Normally the party just consists of A LOT of drinking, games like beer pong and asshole, and more drinking, some dancing... Food includes chips, pretzels, veggies with dip... Party usually starts at 10pm. I suggested they start the party earlier this year, like say, 6pm, and serve a light dinner and we play actual games (which I'm organizing) before the heavy drinking starts.

She liked the idea of serving a dinner and starting earlier, but now I'm wondering what kinds of food would be best for this kind of thing. You know? Because some people tend to get completely wasted as the night goes on and I don't want to serve anything that is going to lead to vomiting.

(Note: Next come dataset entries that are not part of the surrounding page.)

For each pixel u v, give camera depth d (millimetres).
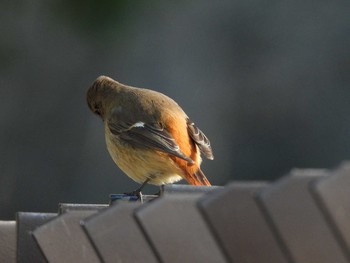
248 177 15852
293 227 2578
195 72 16125
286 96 16031
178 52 15945
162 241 2877
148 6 14977
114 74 15719
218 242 2697
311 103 15961
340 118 15820
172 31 15797
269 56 16266
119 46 15047
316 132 15836
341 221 2451
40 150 15789
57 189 15758
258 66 16234
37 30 15039
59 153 15828
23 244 3980
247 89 16156
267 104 16031
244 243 2703
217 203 2709
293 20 16312
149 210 2883
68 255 3506
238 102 16109
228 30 16484
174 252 2877
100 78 8898
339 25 16141
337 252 2539
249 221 2715
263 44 16312
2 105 15609
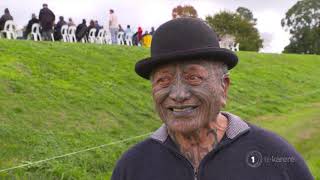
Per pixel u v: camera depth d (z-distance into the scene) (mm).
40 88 10844
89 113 10312
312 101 17641
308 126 11906
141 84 13961
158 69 1851
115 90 12688
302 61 25875
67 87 11547
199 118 1843
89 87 12227
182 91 1814
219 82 1868
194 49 1782
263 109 14852
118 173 2016
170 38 1809
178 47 1798
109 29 25562
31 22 21094
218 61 1859
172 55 1784
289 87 19766
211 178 1859
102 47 17672
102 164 7801
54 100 10367
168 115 1875
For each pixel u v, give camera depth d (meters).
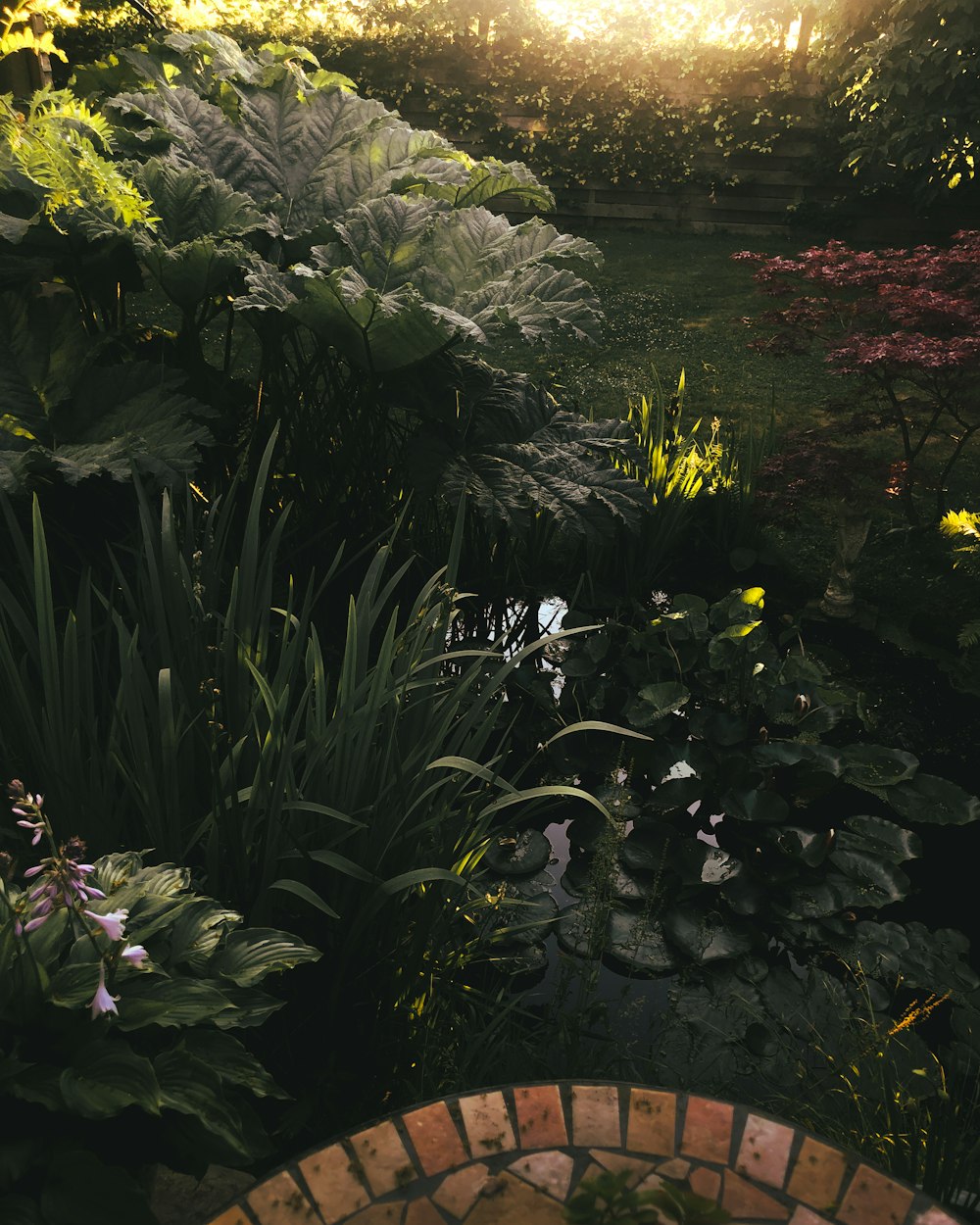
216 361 5.25
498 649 3.32
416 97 8.64
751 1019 2.16
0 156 3.05
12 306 3.06
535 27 8.28
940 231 8.46
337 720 1.83
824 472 3.43
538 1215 1.04
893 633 3.47
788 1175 1.09
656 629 3.25
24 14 3.46
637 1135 1.14
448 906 2.07
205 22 9.04
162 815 1.78
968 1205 1.59
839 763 2.76
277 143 3.78
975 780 2.90
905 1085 1.95
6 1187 1.22
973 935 2.42
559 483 3.20
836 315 3.77
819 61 7.87
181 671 2.03
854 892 2.44
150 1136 1.35
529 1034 2.07
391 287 3.36
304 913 1.83
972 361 3.27
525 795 1.89
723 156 8.48
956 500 4.39
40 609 1.72
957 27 6.89
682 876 2.46
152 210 3.29
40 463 2.69
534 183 3.89
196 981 1.38
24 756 1.92
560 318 3.14
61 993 1.32
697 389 5.45
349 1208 1.05
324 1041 1.86
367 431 3.43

Any suggestions on what to serve? She mentioned making the meal "gross" like real food but with a Halloween spin.


----------



## Witch Hazel (Sep 6, 2008)

Lots of people suggest chili or some kind of stew or pumpkin soup. There are a few recipes for chili on this site. I start my party at 7:00 and only have finger foods. I usually do some type of sandwich, lots of chips, veggies and dips and last year we had chicken wings. I will probably do cocktail weiners or meatballs this year and give everything a spooky name (ie chicken wings-bat wings). Everybody is usually lit by 10:00 so I keep a lot of the non perishable food out to snack on. It has always worked well.


----------



## BooBerrie (Jan 1, 2008)

I think starting the party earlier is a good idea. The chili is a good idea too. We're having some chili this year; you could serve it with cornbread (help soak up some of the alcohol that's consumed) or chips. Also maybe: some dinner rolls with a tray of rolled meats and let people make themselves a little sandwich. 

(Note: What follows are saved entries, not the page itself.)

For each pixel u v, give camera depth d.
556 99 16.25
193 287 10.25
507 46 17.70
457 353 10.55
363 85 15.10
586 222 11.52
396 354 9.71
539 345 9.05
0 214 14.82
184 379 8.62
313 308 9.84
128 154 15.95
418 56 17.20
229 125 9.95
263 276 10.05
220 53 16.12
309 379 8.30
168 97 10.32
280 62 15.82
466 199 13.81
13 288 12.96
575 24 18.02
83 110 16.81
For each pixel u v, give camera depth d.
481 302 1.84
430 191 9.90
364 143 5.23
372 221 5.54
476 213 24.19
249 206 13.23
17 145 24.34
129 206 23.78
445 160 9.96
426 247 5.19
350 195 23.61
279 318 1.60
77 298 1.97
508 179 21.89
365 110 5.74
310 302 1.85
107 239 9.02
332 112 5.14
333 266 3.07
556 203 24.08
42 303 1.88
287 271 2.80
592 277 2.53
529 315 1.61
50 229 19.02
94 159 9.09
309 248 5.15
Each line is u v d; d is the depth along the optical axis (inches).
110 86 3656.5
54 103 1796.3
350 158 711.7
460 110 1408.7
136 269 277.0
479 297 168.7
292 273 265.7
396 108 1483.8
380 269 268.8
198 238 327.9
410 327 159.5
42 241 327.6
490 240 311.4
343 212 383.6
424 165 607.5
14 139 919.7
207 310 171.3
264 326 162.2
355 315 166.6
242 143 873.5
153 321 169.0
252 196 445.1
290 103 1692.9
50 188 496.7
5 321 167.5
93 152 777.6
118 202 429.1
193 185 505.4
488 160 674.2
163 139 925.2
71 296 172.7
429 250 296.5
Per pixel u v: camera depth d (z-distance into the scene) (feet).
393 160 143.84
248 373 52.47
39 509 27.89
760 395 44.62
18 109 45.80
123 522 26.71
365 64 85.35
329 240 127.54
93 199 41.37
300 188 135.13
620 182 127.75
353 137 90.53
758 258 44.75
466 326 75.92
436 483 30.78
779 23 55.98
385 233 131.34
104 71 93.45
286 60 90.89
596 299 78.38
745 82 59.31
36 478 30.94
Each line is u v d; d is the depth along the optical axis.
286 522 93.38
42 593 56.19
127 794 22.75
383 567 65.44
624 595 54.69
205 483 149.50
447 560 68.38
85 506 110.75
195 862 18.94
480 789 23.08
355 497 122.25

Do you provide the alcohol? Maybe put it out in moderation, or make them "work for it". There's a great game on the forum (I'm sorry I can't remember who posted it) and it's basically "Free shots if you dare". The guest gets a shot of liquor, picks a dare, completes it, writes his/her name on the dare, then they all go into a drawing for some sort of prize.


----------



## SunElaine (Sep 14, 2008)

I was thinking about doing some kind of meatballs in gravy and those cocktail wieners. I know someone who used to cook cocktail wieners in barbecue sauce in a crockpot... I'm not sure which barbecue sauce to use. She made hers from scratch! Chili might work, and anything with bread will be good to soak up the alcohol that will be consumed later. I'd like to stick with warm or room temp. food items so I don't have to worry about things spoiling.

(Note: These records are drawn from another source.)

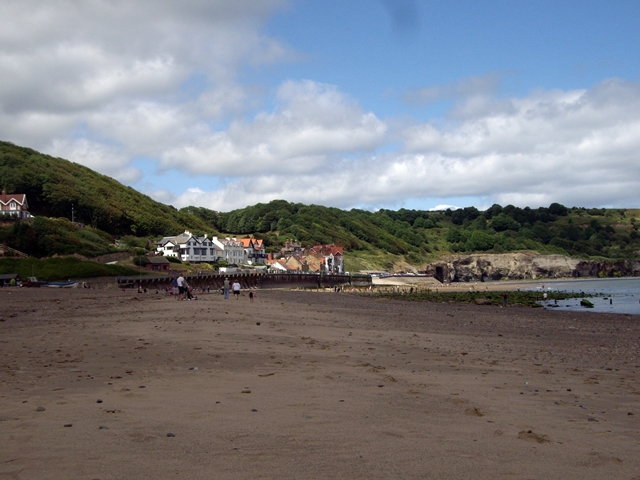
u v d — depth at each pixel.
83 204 146.50
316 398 9.52
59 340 17.52
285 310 38.88
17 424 7.04
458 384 11.83
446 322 34.72
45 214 140.12
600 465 6.44
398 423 7.98
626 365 17.12
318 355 15.77
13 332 19.86
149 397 9.08
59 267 89.69
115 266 97.31
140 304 39.88
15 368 11.84
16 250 95.31
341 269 187.62
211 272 115.44
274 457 6.09
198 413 8.02
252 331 22.25
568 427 8.38
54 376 10.95
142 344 16.77
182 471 5.48
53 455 5.80
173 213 189.62
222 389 10.02
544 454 6.80
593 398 10.98
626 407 10.21
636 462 6.64
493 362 16.11
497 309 51.56
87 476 5.20
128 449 6.12
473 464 6.22
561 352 20.30
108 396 9.05
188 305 38.25
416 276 180.75
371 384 11.22
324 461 6.05
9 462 5.52
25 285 74.69
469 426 8.06
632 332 30.42
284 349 16.86
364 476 5.62
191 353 15.03
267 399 9.26
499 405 9.75
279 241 195.50
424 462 6.20
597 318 40.69
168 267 111.75
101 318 27.05
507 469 6.11
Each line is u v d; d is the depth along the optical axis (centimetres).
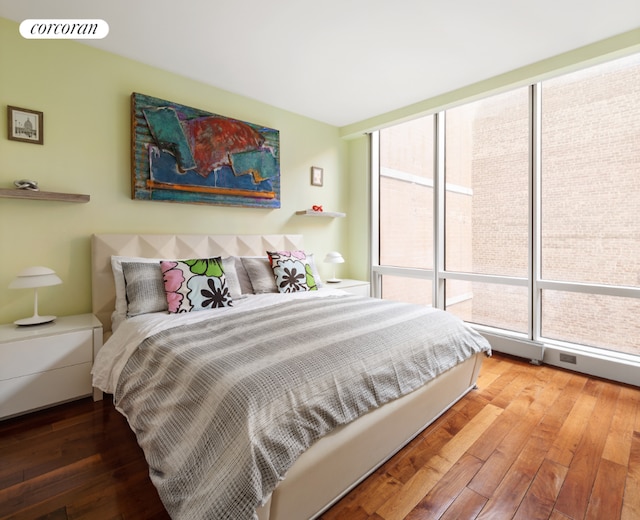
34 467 162
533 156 305
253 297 283
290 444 117
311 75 307
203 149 313
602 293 275
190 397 133
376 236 450
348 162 463
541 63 284
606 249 275
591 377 271
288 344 157
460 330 223
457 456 173
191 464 118
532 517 135
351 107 382
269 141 364
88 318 246
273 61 282
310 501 128
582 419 208
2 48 224
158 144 286
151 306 235
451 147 368
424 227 393
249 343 160
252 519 101
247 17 226
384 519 134
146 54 271
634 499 144
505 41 255
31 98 235
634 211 262
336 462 137
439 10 219
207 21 229
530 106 305
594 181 278
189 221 314
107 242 261
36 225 240
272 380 125
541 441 186
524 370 286
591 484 153
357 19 229
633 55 255
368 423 150
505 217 330
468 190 356
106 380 202
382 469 163
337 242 453
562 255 297
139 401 162
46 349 210
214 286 251
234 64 287
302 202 408
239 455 108
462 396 236
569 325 296
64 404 225
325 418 131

As far as alcohol goes, they provide one keg and then last year I brought about 200 jello shots that I made with a variey of flavored vodkas and rums. Anyone who wanted anything other than that was told to BYOB and that worked out as some of the guests only drink wine and others only drink rum or whatever... Someone brought a bottle of Jagermeister and at one point we were all crowded around the table doing shots of that. I think that was around midnight after we ran out of jello shots. Everyone who BYOBs it usually shares with anyone else who wants some so running out of alcohol hasn't been a problem yet.

We are going to play the "Tempt Your Fate" game (thanks to this forum for THAT idea!) so some of the alcohol will be doled out by playing a game. We're going to use the "Gangrene" recipe that was posted in that thread. I can't even imagine how awful that must taste...


----------



## HeatherEve1234 (Sep 5, 2008)

*Mummy Pizza*

Last year I did a bunch of different finger foods and appetizers, the heartiest of which were mini "mummy pizzas". 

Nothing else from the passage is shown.